## Istruzioni di lavoro
Nel brano sull'arrivo di Francesco Forgione al convento di Morcone, quali oggetti compongono l'arredo della celletta n. 28? Elencali tutti.

## Sezione del documento

********

Il ricordo della partenza da Pietrelcina del giovane Francesco Forgione e della sua vestizione religiosa raccontati da Padre Alessandro da Ripabottoni

Francesco bussò alla porta del convento cappuccino di Morcone, distante da Pietrelcina 30 chilometri circa, il 6 gennaio 1903 e si trovò di fronte ad una lieta sorpresa: nel frate portinaio ravvisa colui che lo impressionò tanto da farlo decidere ad entrare nello stesso Ordine. Era fra Camillo da S. Elia a Pianisi (1871-1933), il questuante semplice ed esemplare di Morcone che spesso si recava a Pietrelcina e la sua figura di degno figlio di san Francesco era rimasta impressa nella mente e nel cuore di Francesco.

Fra Camillo, al vederlo, esulta di gioia, l’abbraccia, lo bacia e lo colma di carezze. Poi subito: «Eh, Franci, bravo, bravo! Sei stato fedele alla promessa e alla chiamata di san Francesco», e lo accompagna dal padre guardiano Francesco Maria da S. Elia a Pianisi e dal padre maestro dei novizi Tommaso da Monte Sant’Angelo (1872-1932).

Il padre maestro, che in modo particolare deve aiutare il novizio a muoversi nell’ignoto schema della nuova vita, lo dispone ad una buona settimana di riflessione per una giusta visuale delle cose, durante la quale si conversa solo con Dio e con nessun altro.

La stanzetta assegnata provvisoriamente a Francesco è nel corridoio che conduce al coro (n. 18), poi abiterà nella celletta n. 28 nel corridoio dei chierici: un pagliericcio poggiato su quattro tavole sostenute da due cavalletti, un minuscolo tavolino con qualche libro devoto, una sedia, una croce di legno che di notte gli farà compagnia durante i brevi e frettolosi sonni.

Sull’architrave di ogni stanzetta una frase scritturistica ricorda a chi entra ed esce una massima di vita spirituale. Quelle abitate da Francesco hanno un passo del Vecchio Testamento ed uno del Nuovo; la numero 18: «Il molto parlare non sarà senza peccato» e la n. 28: «Voi siete morti e la vostra vita è nascosta con Cristo in Dio».

********

## Dati grezzi

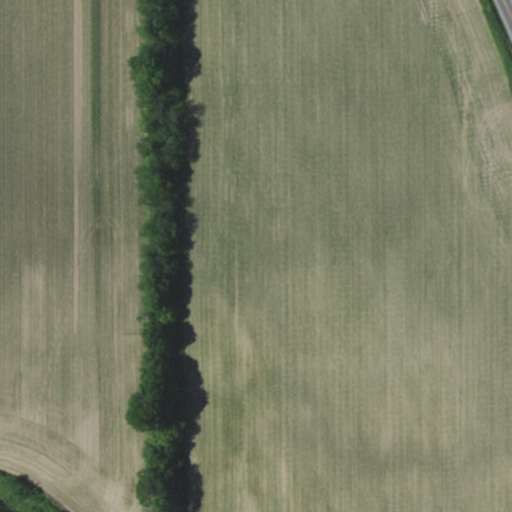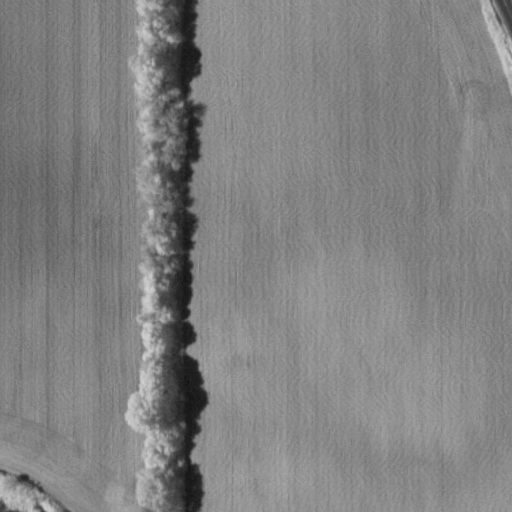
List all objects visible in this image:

********

## Risposta corretta
- un pagliericcio
- quattro tavole
- due cavalletti
- un minuscolo tavolino
- qualche libro devoto
- una sedia
- una croce di legno